* INSTRUCTIONS FOR THE TASK *
Decide whether each statement below agrees with the text on SGLT2 inhibitors in heart failure, answering yes or no and quoting the deciding words. 1. Most trials included systematic KCCQ assessments within the first 30 days. 2. The mechanistic and remodeling data come mainly from studies in HFrEF. 3. The text positions SGLT2 inhibitors as a first-line therapy only for patients with reduced ejection fraction.

-------- GIVEN TEXT --------

Most trials did not include systematic very-early (<30 days) KCCQ assessments; therefore, the temporal relationship between symptom relief and event reduction must be interpreted with caution, as later documentation of quality-of-life improvement may partly reflect endpoint scheduling rather than delayed clinical benefit.
Together, these strengths and limitations should guide interpretation of the multidomain findings.
Mechanistic and remodeling data are predominantly based on relatively small, short-duration mechanistic studies, mainly in HFrEF, with limited structured imaging data available for HFpEF and acute HF; therefore, extrapolation of structural effects across all phenotypes should be made cautiously.
4.8. Clinical Implications
By demonstrating consistent benefits across clinical, symptomatic, and mechanistic domains, this meta-analysis supports early and universal integration of SGLT2 inhibitors into guideline-directed therapy for heart failure. Their rapid onset of benefit, safety in acute and post-decompensation settings, and capacity to improve quality of life position them as a first-line therapy across EF categories.

-------- PROVIDED MATERIAL --------

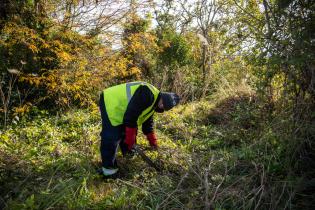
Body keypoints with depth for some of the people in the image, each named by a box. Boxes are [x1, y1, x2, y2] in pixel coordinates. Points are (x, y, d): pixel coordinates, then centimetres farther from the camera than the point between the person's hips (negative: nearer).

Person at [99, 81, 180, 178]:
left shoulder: (153, 102, 8)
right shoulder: (147, 95, -25)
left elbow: (148, 122, 20)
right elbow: (131, 117, -28)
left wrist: (153, 141, 23)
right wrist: (130, 141, -19)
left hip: (120, 108, 10)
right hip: (111, 104, -10)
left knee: (126, 133, 18)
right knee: (112, 138, -10)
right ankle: (108, 169, 1)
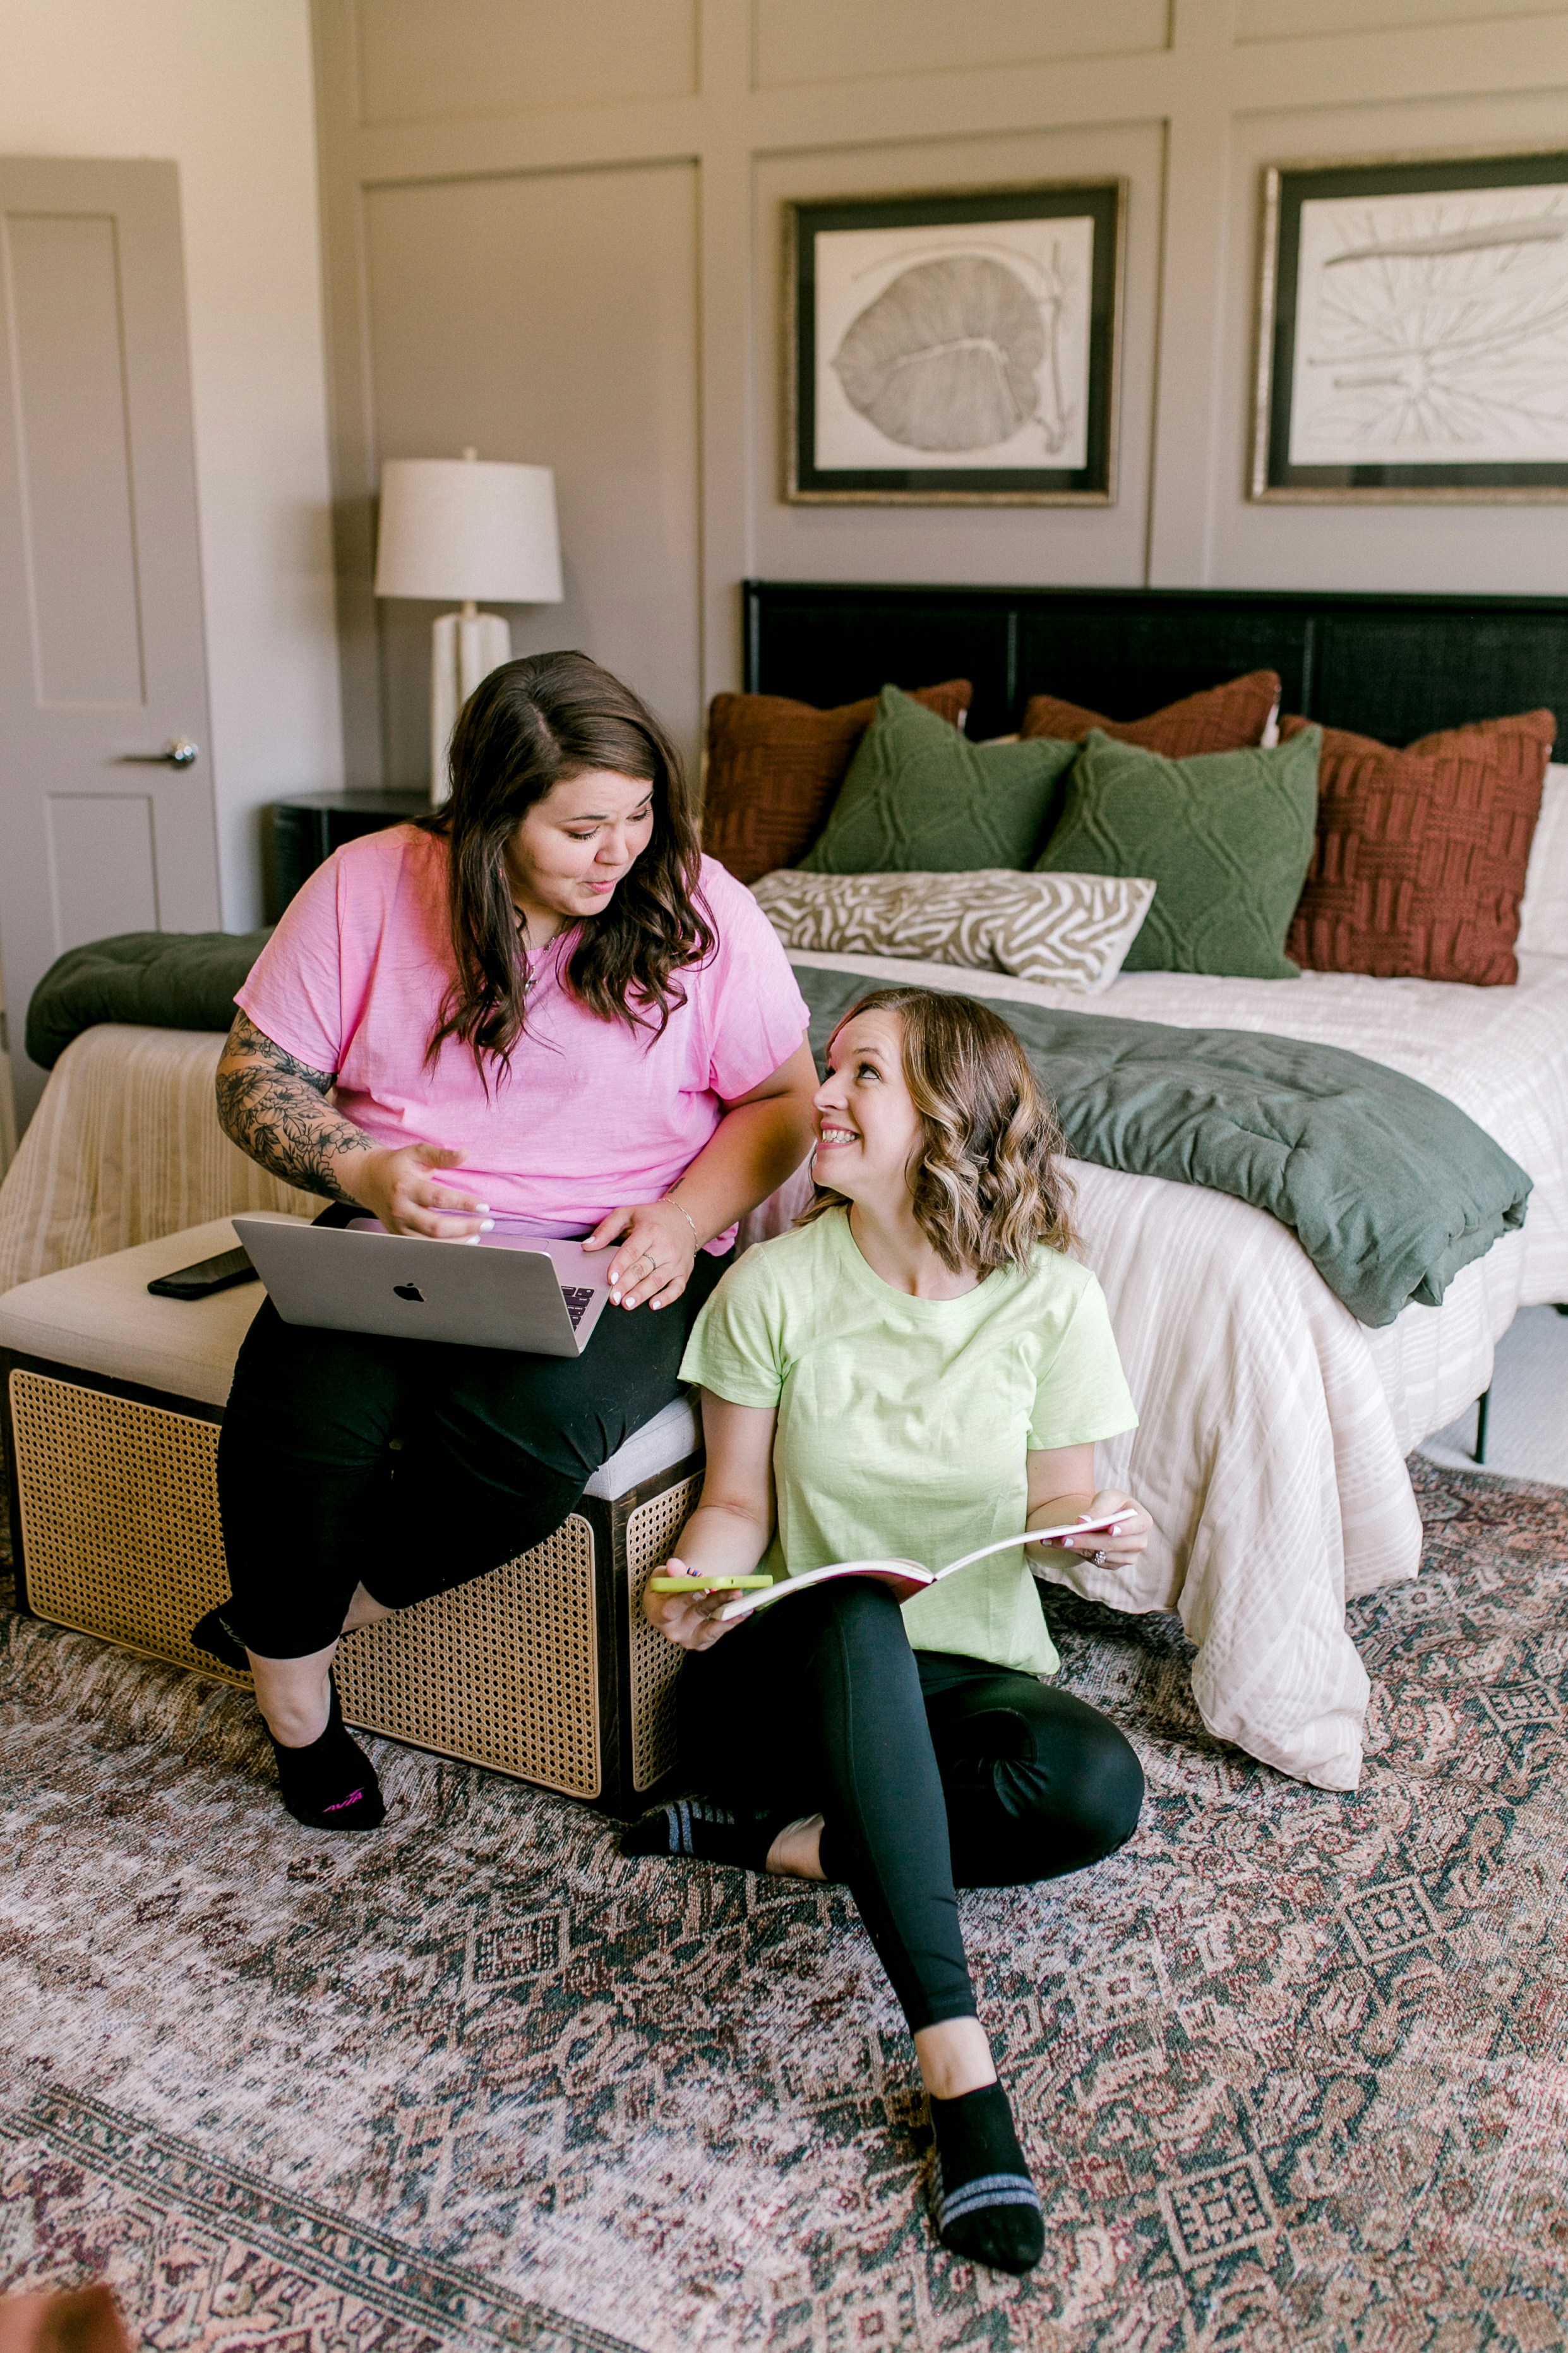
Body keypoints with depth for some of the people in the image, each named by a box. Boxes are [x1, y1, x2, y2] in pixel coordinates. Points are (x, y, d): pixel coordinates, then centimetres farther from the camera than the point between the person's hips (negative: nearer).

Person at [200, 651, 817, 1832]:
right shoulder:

--------

* ANSWER SECTION *
1. No: "Most trials did not include systematic very-early (<30 days) KCCQ assessments"
2. Yes: "Mechanistic and remodeling data are predominantly based on relatively small, short-duration mechanistic studies, mainly in HFrEF"
3. No: "position them as a first-line therapy across EF categories"